**Task description:** Set down the line containing "Optimalkan Ramadan: 5 Ide Bisnis Modal" and each line after it through the last line of the records, exactly, leaving pictures out.

**Information provided:**
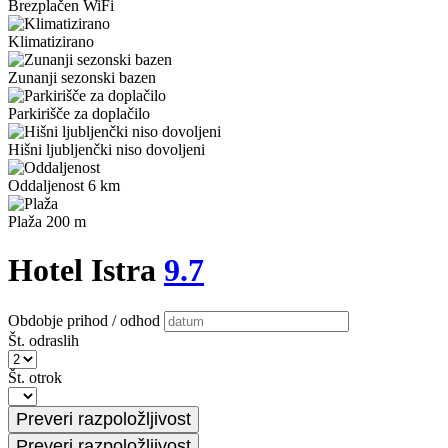
Brezplačen WiFi
Klimatizirano
Zunanji sezonski bazen
Parkirišče za doplačilo
Hišni ljubljenčki niso dovoljeni
Oddaljenost 6 km
Plaža 200 m
Hotel Istra
9.7
Obdobje prihod / odhod
Št. odraslih
Št. otrok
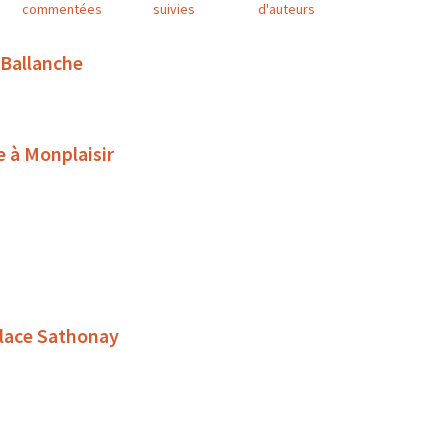
commentées
suivies
d'auteurs
 Ballanche
e à Monplaisir
place Sathonay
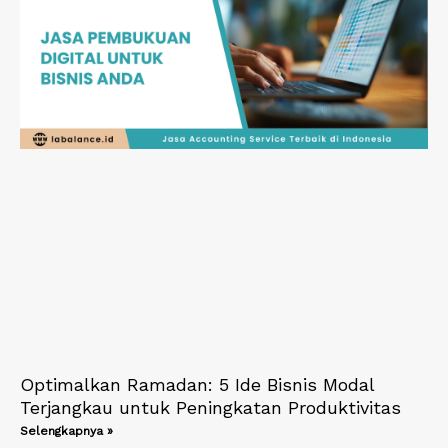
Optimalkan Ramadan: 5 Ide Bisnis Modal
Terjangkau untuk Peningkatan Produktivitas
Selengkapnya »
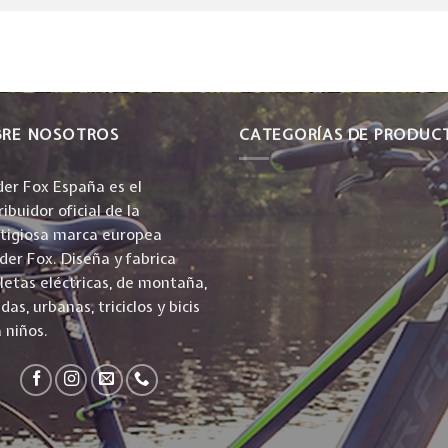
BRE NOSOTROS
CATEGORÍAS DE PRODUC
er Fox España es el
ribuidor oficial de la
stigiosa marca europea
er Fox. Diseña y fabrica
cletas eléctricas, de montaña,
idas, urbanas, triciclos y bicis
 niños.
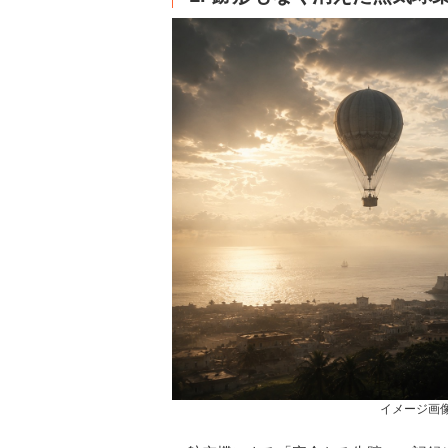
イメージ画像 Cre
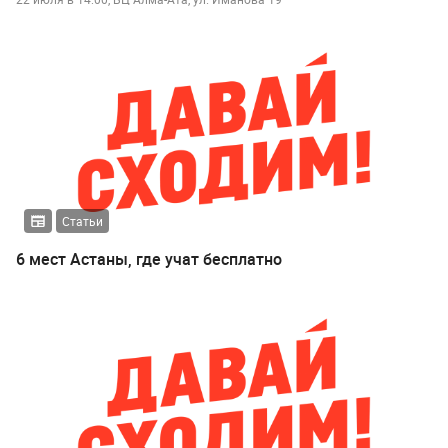
Статьи
6 мест Астаны, где учат бесплатно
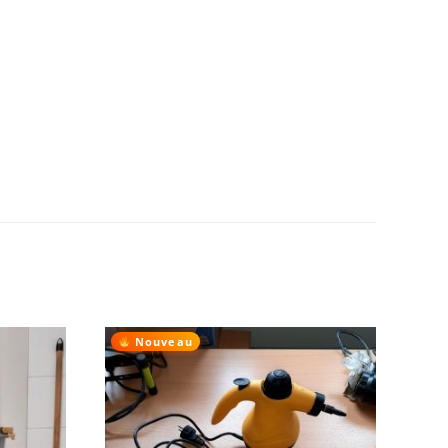
Nouveau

**Output below:**
Optimalkan Ramadan: 5 Ide Bisnis Modal
Terjangkau untuk Peningkatan Produktivitas
Selengkapnya »
BRE NOSOTROS
CATEGORÍAS DE PRODUC
er Fox España es el
ribuidor oficial de la
stigiosa marca europea
er Fox. Diseña y fabrica
cletas eléctricas, de montaña,
idas, urbanas, triciclos y bicis
 niños.
イメージ画像 Cre
Статьи
6 мест Астаны, где учат бесплатно
Nouveau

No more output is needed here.